Dr Esther Heiss: Love is always the foundation of Tikkun Olam. For why else would anyone seek to heal the world, if not out of love for it and for the people who live on it? In this sense, love is not merely the hope for Tikkun, but its precondition. Even if world events do not always make it easy to love humanity, with all its flaws and imperfections.  


What events are being organised for the European Days of Jewish Culture?

On the 6th of September at 11:00 am, the Austrian Jewish Museum will present the documentary film ‘Das Vermächtnis des Oberrabbiners Adolf Altmann’ (‘The Legacy of Chief Rabbi Adolf Altmann’) by Ralf Kotschka, which was produced in Trier in 2024.  

As an Austro-Hungarian rabbi, Dr Adolf Altmann had helped to establish the Salzburg community before the First World War and became known for his two-volume work ‘The History of the Jews of Salzburg’. During the war, he served as a field rabbi in the Austro-Hungarian army. In 1919, the rabbi left Salzburg and Merano to become the new Chief Rabbi of the Trier Rabbinical District, where he served for 18 years until his forced flight in April 1938. His subsequent journey led him inevitably from the Netherlands to Auschwitz, where he died in 1944. His wife Malvine, formerly Weiß, was murdered in the gas chambers. Two of his sons survived the Shoah by fleeing to England just in time.

After many years of research, Ralf Kotschka managed to track down a gramophone record featuring the voice of Rabbi Altmann. It is a kind of legacy, for that record contains a message from Rabbi Altmann in exile to the Jewish people, recorded just before the outbreak of war using the technology of the time. With the screening of the film at the Austrian Jewish Museum, Rabbi Altmann’s voice will be heard in Austria for the first time since 1919.


Can you share a fond memory from a previous edition?

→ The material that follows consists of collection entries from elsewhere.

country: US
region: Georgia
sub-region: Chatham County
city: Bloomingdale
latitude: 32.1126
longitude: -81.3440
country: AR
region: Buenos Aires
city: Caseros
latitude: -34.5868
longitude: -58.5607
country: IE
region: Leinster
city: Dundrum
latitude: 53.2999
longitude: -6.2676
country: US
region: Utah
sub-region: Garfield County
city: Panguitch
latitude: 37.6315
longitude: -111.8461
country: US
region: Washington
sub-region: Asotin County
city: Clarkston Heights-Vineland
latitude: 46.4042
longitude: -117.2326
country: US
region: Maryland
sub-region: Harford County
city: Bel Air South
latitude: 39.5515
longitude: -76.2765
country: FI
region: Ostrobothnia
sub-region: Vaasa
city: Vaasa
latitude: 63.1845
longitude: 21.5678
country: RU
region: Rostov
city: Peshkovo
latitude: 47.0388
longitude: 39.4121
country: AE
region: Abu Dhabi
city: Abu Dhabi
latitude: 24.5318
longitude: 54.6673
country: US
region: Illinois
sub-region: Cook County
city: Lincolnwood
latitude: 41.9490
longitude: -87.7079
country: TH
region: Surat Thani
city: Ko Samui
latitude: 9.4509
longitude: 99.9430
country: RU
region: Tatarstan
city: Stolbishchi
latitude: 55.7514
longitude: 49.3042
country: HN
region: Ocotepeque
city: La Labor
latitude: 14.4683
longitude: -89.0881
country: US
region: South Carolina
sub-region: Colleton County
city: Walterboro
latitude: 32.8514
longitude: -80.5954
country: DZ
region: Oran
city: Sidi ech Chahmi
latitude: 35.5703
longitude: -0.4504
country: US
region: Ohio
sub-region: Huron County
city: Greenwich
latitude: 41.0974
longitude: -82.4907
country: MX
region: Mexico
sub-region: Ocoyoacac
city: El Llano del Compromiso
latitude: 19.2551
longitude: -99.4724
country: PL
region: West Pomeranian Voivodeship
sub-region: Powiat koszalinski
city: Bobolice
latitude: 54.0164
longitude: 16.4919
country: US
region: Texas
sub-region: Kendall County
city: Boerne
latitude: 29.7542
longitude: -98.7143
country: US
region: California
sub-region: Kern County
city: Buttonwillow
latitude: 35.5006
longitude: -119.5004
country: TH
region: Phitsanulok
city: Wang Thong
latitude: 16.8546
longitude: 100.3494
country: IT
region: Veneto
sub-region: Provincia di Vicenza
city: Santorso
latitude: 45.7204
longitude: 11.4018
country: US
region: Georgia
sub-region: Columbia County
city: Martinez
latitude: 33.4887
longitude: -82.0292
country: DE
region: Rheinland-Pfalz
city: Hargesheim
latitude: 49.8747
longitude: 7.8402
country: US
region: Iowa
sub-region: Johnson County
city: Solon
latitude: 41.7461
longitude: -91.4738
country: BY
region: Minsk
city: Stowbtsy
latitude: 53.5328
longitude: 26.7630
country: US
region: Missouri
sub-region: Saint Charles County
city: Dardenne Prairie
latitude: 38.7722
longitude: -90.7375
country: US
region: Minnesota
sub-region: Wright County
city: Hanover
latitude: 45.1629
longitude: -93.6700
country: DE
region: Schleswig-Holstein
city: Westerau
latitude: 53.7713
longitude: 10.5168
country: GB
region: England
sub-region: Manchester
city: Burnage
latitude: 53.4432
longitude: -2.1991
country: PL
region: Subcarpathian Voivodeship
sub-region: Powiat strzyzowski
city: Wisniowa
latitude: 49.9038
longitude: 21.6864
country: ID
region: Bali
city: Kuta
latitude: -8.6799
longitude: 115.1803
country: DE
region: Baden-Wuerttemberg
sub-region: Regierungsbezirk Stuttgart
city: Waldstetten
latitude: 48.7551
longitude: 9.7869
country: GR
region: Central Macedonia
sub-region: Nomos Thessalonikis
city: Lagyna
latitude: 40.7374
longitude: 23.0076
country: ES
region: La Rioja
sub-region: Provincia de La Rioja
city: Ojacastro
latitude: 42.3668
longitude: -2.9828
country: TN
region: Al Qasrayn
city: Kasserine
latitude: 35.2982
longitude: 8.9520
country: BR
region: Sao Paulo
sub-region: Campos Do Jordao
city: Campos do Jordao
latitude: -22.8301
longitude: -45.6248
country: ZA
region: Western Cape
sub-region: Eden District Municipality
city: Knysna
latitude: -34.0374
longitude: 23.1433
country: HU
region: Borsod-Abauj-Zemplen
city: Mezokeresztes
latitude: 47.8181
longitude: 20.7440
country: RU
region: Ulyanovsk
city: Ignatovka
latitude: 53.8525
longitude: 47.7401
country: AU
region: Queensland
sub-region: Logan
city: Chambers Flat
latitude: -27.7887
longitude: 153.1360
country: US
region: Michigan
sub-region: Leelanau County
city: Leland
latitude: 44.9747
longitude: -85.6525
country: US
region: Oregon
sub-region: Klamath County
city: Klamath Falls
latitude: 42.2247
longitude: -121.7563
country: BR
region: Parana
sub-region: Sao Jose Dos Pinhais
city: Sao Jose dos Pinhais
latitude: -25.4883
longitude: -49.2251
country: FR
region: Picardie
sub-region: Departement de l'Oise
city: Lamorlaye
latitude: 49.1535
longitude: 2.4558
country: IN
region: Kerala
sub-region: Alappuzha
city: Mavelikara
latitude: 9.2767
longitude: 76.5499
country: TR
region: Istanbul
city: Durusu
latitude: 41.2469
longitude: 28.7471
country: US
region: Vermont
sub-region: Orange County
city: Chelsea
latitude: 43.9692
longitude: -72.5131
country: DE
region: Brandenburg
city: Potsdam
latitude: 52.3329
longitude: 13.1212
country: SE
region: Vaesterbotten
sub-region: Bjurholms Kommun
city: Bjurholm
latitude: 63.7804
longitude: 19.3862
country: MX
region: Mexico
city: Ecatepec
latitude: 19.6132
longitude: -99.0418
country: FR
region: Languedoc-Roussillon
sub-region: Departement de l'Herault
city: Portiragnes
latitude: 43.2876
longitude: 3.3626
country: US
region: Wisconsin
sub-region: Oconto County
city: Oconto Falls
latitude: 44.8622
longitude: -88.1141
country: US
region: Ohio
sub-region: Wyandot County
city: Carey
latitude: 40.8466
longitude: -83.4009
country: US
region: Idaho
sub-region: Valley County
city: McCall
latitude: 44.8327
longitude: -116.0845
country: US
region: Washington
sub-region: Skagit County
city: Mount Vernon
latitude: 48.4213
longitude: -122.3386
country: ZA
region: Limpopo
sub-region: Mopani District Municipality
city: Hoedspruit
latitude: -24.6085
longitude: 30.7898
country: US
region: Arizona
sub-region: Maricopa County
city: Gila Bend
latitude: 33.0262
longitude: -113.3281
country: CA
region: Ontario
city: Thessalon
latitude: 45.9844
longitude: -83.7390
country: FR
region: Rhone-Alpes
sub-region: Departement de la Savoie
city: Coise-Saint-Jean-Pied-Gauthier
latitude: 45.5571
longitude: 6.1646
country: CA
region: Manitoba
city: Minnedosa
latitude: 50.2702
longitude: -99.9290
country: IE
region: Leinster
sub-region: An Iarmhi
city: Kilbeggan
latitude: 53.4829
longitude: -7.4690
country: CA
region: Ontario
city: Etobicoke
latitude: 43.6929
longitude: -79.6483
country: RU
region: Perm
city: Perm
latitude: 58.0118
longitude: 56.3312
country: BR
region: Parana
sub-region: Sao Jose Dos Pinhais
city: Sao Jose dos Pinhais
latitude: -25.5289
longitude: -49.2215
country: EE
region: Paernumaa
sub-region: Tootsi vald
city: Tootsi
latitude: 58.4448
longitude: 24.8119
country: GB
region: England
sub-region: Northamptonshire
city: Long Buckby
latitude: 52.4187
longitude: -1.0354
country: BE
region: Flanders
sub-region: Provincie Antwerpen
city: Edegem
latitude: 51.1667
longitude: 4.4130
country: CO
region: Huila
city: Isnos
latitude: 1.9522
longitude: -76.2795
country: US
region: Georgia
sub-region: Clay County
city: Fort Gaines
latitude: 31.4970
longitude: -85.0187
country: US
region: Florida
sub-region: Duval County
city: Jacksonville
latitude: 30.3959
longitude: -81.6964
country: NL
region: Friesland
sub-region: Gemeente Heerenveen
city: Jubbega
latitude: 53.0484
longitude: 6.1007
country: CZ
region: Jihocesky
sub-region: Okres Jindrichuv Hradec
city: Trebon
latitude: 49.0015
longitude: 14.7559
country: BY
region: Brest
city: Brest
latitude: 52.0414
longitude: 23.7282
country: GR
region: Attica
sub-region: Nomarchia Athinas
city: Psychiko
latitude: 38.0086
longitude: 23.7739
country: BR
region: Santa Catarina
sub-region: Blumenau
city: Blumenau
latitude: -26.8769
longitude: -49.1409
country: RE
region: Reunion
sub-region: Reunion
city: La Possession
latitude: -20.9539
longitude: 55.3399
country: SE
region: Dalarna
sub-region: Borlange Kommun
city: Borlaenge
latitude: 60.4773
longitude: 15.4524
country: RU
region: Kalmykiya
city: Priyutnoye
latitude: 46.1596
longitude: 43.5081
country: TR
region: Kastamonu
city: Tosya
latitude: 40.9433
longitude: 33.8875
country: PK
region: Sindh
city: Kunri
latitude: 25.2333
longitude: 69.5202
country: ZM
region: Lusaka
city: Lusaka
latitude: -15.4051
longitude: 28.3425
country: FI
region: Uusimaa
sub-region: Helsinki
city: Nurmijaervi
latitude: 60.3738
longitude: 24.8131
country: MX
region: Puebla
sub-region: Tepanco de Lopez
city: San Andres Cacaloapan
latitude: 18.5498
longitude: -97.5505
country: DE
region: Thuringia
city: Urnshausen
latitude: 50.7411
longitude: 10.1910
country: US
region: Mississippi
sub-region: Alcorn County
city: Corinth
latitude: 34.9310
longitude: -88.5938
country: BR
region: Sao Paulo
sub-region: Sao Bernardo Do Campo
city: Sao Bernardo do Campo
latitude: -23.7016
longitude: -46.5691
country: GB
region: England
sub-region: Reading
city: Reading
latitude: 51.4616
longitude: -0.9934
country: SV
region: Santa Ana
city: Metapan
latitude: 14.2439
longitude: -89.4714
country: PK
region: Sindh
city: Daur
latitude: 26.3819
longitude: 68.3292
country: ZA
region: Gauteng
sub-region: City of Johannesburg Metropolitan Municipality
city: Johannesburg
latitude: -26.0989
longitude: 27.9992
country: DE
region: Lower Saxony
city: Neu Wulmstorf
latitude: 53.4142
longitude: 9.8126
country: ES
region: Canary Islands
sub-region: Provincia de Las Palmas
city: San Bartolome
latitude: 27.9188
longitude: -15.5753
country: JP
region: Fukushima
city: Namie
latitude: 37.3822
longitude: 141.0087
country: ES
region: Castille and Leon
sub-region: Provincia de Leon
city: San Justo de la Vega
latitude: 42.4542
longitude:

I was showing a man around our synagogue, which is the oldest active synagogue in entire Austria, and was just explaining to him the importance of the Torah when he mentioned that his grandmother, who was Jewish, had once told him the same thing. I asked him if he was Jewish; he replied with complete conviction that no, he was Catholic. I wasn’t quite as sure as he was, so I asked him whether his grandmother had also had a daughter. He said yes, that would be his mother. He was standing in the glow of the Torah ark and in front of the Torah scroll, wearing a kippah, when I told him, ‘Congratulations, your grandmother, your mother and, yes, that means you too are Jewish.’  Whether he accepted it or not, at that moment he was moved by a past that almost no one in his family remembered anymore.        


Do you organise any other cultural events in autumn and winter?
Yes, we do. We offer our visitors a wide range of cultural and artistic events. For example, in collaboration with the Schuberttheater, we are presenting a puppet show about Hedy Lamarr, the most beautiful woman in the world. We are taking part in the Long Night of Museums, during which two exhibitions featuring international artists will be on display here. We will be screening a film about the internationally successful artist Soshana and holding a reading of ‘Der Partisan im Frieden’. This will be followed in November and December by two concerts, featuring Yiddish songs, to name but one. The final concert of the year is our traditional Hanukkah concert, which our guests particularly look forward to. All our events can be found on the Austrian Jewish Museum’s website, www.ojm.at.